I'm not good with introductions.
I do not what my type is. I've taken several online tests but the result has varied. The type I get most frequently is INTP. I've read the profile for INTP, and while some of it sounds like me; there are parts of the description that do not fit. Either I do not understand exactly what they are asking or I am not answering truthfully.
I think of myself as a feeler type. As a child I would cry whenever my siblings were spanked, or whenever I saw someone in pain. I was very needy of my mother's attention, and cried whenever she left me alone for long periods. I attribute this to being an orphan. I was not adopted until I was 4-5 yrs old. I didn't have many friends growing up. At times I felt sad about this, but I can never recall feeling bored as a child. There was always something to think about or do.
I've always been very restless and physically active. I was never very good at team sports, but did reasonably well at solo sports. I did not like team sports because of the fear I would let people down. Anything that requires endurance and rigorous training appeals to me. Whenever I can not work off excess energy, I become very chatty and boisterous. Almost like the energy needs to be burned off somehow.

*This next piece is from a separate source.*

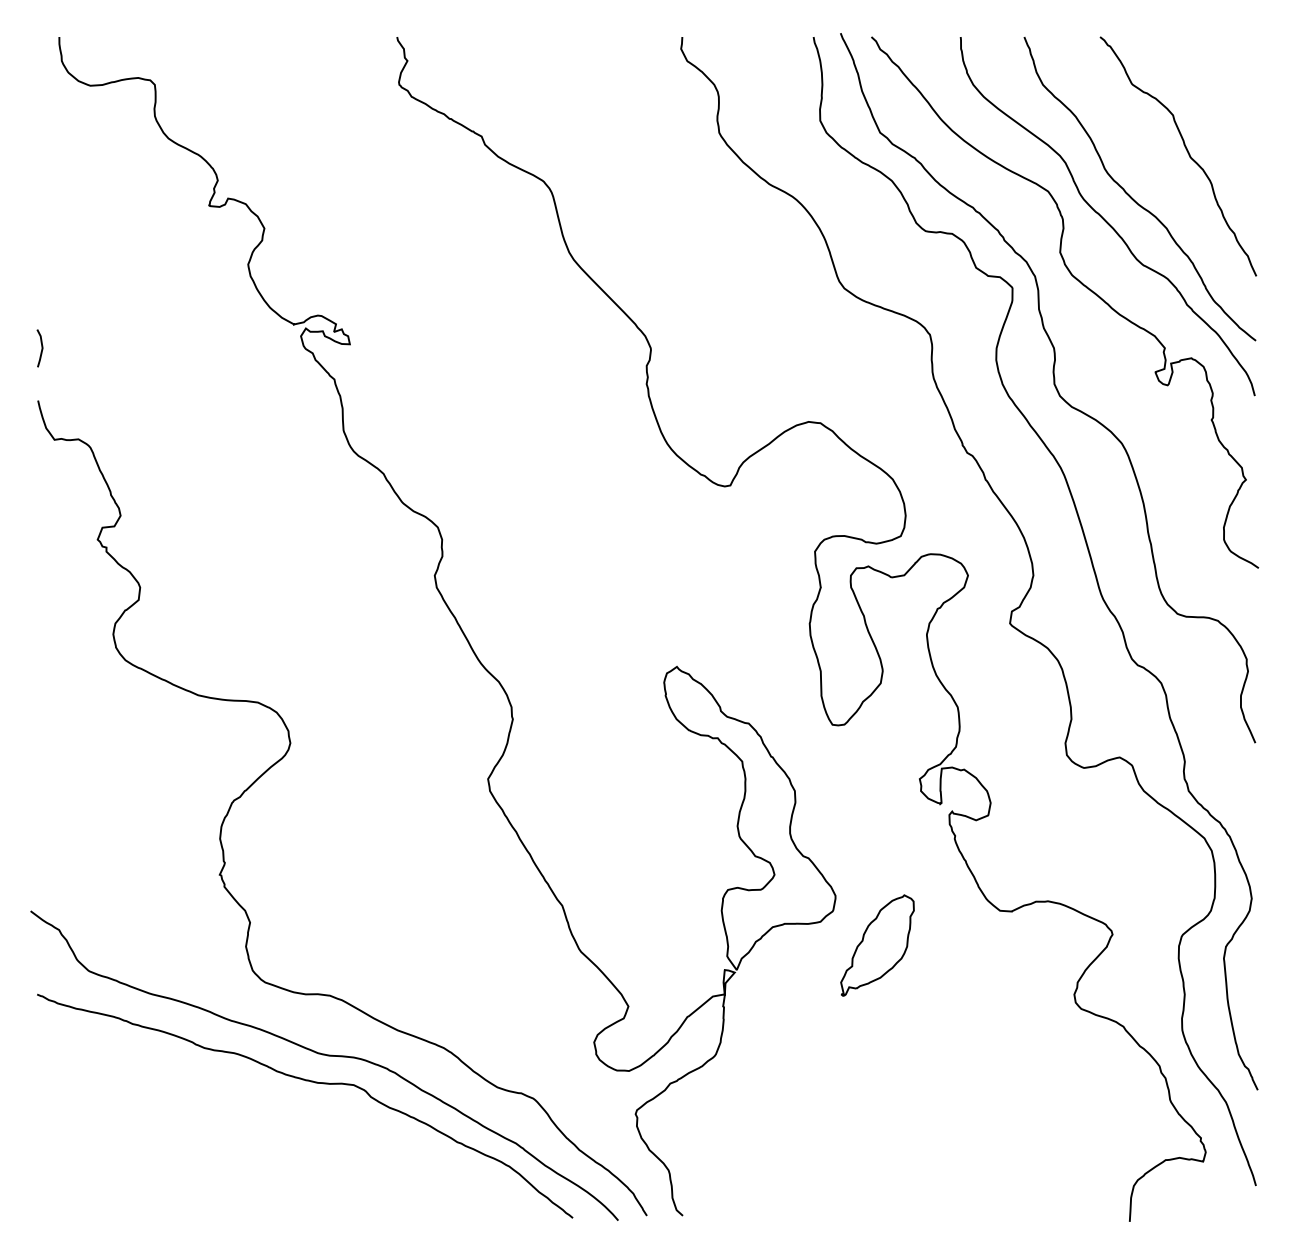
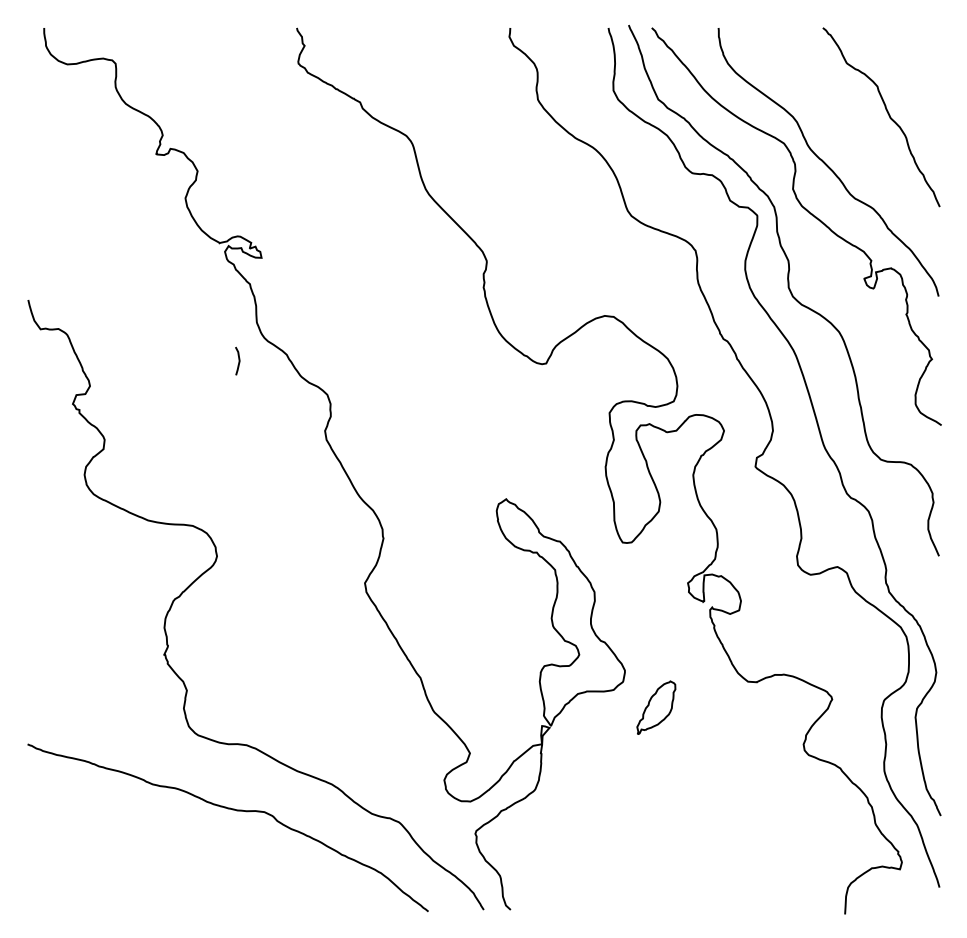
curve: (1131, 196) -> (846, 147), removed
line: (41, 348) -> (238, 361), moved
part: (877, 945) -> (656, 707), size x0.7
curve: (327, 1056) -> (244, 790), removed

I have always been an average/below average student, but score very high on tests/exams. This is probably why my grades improved drastically when I started attending college. If I can see how a certain problem is done step by step, if a similar problem is given I can work out how to solve it. I learn faster by this method than being given piecemeal problems. Every bit of knowledge exists to support or refute another piece of knowledge.
Most of my friends are strong T types, as I find my personality and friendship style offends strong F types. They often think I do not like them or that I believe I am "hot stuff." I've been working on smalltalk and being friendly. I don't gain anything from these interactions, but find these are important to other people so I try. I've come to the conclusion that most people are so busy with their own issues/lives, that even if you are faking it they don't know the difference. I don't do this to hurt anyone or be deceitful, but to avoid conflict/negative feelings.
I am 21 yrs old and have yet to be in a longterm relationship. Sometimes I crave the intimacy that others have with their SO's. But being with someone and tricking your emotions into feeling what otherwise would not be there is sort of ridiculous. I know I am capable of emotional attachment, but think a lot of that comes from shared experience/time together. I do not want to become emotionally attached to someone who is not suitable or will have a negative impact on my life.
Dating/courtship are like foreign languages to me. Unless a person outright says they are interested, I will be clueless. I don't like playing the field, primarily because I am not adept at it. To a lesser extent I find it repugnant. I am not a virgin and believe sex can be casual. I doubt I am particularly good at it though, as I do not engage in much foreplay.
This is a rather long description. Hope someone makes it all the way down here. Thanks for the input!